Against this, there is a more general point to be made about the place of Galileo’s case in Catholic intellectual history.  The case may be identified as the point of rupture in the harmony that had previously existed between religious and secular knowledge; for it was not only Galileo and the heliocentric theory that fell under Urban VIII’s condemnation.  The banishment of the astronomer Fr Grassi from Rome has already been mentioned.  In the same year, 1633, the Jesuit physicist Fr Arriaga was removed from his teaching post at Prague University, an institution of which he was the most celebrated figure; his espousal of atomism, a theory which Galileo had also suggested in an earlier work, was the reason for the over-cautious response on the part of his order.  This year, therefore, saw a triple blow to the acceptance of science by the Catholic Church.  A fourth case is even further-reaching, for it extends the break to the philosophical field.  Descartes was deterred by Galileo’s condemnation from proceeding with a treatise On the World which he was contemplating, and instead he wrote the Discours de la Méthode, published in 1637.  Urban VIII’s reprisal thus had the effect of suppressing what doubtless would have been a valuable contribution to science, and substituting a work that began the dethronement of Aristotelianism in European philosophy.  Without exaggeration, therefore, we can identify the 1630s as the decade, and can almost point to 1633 as the year, when the integrity of Counter-Reformation culture was broken.
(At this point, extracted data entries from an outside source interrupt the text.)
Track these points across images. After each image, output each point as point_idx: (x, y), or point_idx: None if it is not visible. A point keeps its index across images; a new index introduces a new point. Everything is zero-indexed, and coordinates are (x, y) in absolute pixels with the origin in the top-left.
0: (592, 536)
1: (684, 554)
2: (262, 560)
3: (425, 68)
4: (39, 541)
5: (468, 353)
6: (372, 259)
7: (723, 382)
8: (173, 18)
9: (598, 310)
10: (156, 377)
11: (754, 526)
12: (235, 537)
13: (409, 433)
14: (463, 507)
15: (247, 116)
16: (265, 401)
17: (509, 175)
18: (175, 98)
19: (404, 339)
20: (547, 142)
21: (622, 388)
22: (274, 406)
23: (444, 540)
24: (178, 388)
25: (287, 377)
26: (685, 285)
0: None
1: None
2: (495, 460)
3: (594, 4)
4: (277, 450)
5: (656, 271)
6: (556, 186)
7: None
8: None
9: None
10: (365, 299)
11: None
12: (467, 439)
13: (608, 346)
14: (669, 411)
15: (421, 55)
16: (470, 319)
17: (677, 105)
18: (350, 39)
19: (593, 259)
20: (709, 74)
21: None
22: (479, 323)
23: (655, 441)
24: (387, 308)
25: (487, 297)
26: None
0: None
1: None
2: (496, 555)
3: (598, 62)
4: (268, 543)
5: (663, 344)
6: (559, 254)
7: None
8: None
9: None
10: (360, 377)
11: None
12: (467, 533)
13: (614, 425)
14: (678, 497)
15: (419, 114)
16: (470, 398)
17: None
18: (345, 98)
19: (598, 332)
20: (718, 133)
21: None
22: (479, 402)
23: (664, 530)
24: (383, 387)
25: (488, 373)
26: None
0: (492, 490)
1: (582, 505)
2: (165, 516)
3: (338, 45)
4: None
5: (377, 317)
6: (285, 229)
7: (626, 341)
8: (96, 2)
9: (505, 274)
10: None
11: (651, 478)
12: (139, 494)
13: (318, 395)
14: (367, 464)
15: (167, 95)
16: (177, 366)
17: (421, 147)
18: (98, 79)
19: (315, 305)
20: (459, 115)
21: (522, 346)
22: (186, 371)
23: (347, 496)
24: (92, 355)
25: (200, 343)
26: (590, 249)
It is a high irony that the condemnation of Galileo, which has so harmed the Church’s reputation, was the work of a pope who was the scientist’s patron, and who had explicitly shown his belief that Copernicanism was not an heretical doctrine.  If Urban had been pope in 1616, he would probably have prevented even Galileo’s first, mild condemnation.  Indeed, we may speculate that, if his pontificate had fallen twenty years earlier, he might now be regarded as the greatest pope of the seventeenth century, his talents remembered and his faults unexposed.  As it is, he has left a wretched reputation, but one that falls short of his deserts.  His action against Galileo diverts attention from his vaster offence of allowing, even to an extent abetting, one of the greatest historical calamities the Catholic Church has ever suffered.  For those legacies, Urban VIII must be placed among the most disastrous popes in the Church’s history.

 

 

[1]  The best modern study of the case, despite the author’s anti-clerical point of view, is Pietro Redondi’s Galileo eretico (Rome: Guiliu Einaudi Editore, 1983), a work that has unfortunately been given to the English-speaking world in an inferior translation (Galileo: Heretic, Princeton: Princeton University Press, 1987).
[2]  Urban was not aware that the Holy Office in 1616 had forbidden Galileo to teach the Copernican theory.  When he learned of it, he accused Galileo of having concealed the fact from him and treated it as evidence of bad faith.
[3]  In view of this, it would been ironical if Galileo had uttered at his condemnation the mythical phrase, ‘eppur si muove’, since that was precisely the point on which his arguments were faulty.